German scientist has work finally vindicated

十一月 19, 1999

She was relegated to a mere footnote in the history of science, ridiculed by her contemporaries and for the last decades of her career could only find work as a university teaching assistant, writes Steve Farrar.

But 20 years after her death, Ida Tacke's unjustly tarnished reputation may have been rescued by American and Belgian experts.

A team from the National Institute of Standards and Technology in Maryland, United States, have resolved a 74-year-old mystery by verifying the disputed results of the brilliant German physicist's most controversial experiment, the discovery of element 43.

Tacke, together with her husband Walter Noddack, claimed to have used X-ray emission analysis to detect traces of the unstable element in a sample of uranium ore in 1925, calling it masurium. She also found another of the "missing" elements, 75, that was named rhenium, a claim that was quickly verified.

But she was unable to repeat the work on masurium and then was effectively cut off from the rest of the scientific world by the rise of the Nazis in Germany and the outbreak of war.

In a very hostile political climate, her results were later called into question and the International Union of Pure and Applied Chemistry gave the credit for finding element 43, artificially created in 1937 by bombarding molybdenum with deuterium, to two Italian physicists, Carlo Perrier and Emilio Segre. They called the substance Technetium, a radioactive metal that is used in medical bone imaging.

After the war, Tacke's work was mocked and she was criticised for remaining in Germany while other scientists fled abroad. It cast a shadow over her achievements and ensured that her name never ranked alongside other great scientists of her age.
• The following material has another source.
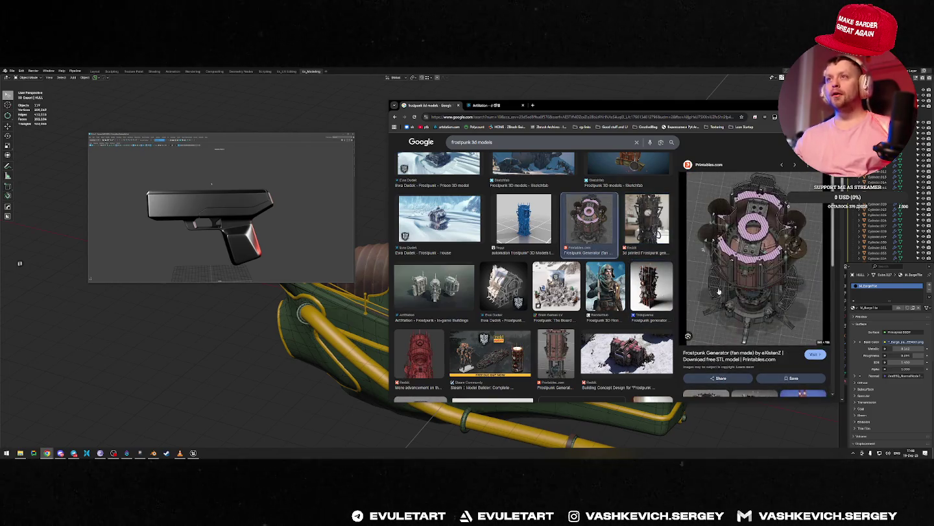
Open the Frostpunk Generator page in the background, then the Reddit Building Concept Design post.
middle_click(731, 354)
New work, however, suggests that she was right all along. At the urging of Pieter van Assche, of the University of Leuven in Belgium, John Armstrong, a research scientist in NIST's chemical sciences and technology laboratory, used sophisticated computer analysis techniques to simulate Tacke's data and check the efficacy of her technique. "We have vindicated them," he said.
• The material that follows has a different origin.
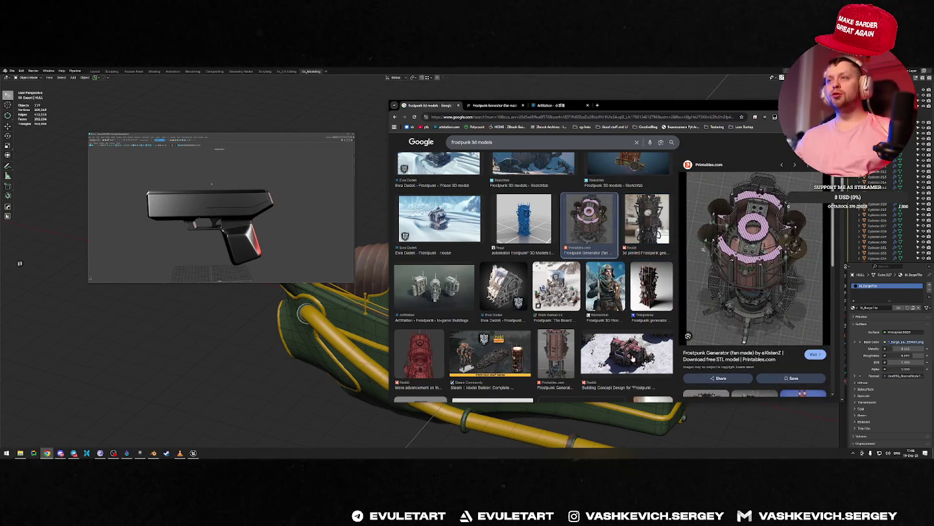
left_click(633, 357)
left_click(626, 387)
Tacke had pinpointed certain uranium ores as the most likely source of the "missing" element, and then used what was then state-of-the-art X-ray emission analysis to look for its predicted spectral signature. This was found in 40 of the 100 tests her team carried out.

Critics later remarked that her method could never have been sensitive enough to detect the tiny amounts of the substance present in the rock. Armstrong's calculations, however, suggest that even Tacke had grossly underestimated the sensitivity of her technique and that she had, in fact, found the element.

"We have not repeated their actual experiment, but using theoretical procedures we were able to reproduce the spectra they published in their original paper with the concentrations of the element they would have had and the procedures they followed," said Armstrong.

"It was a very elegant and clever experiment that was later unfairly discredited."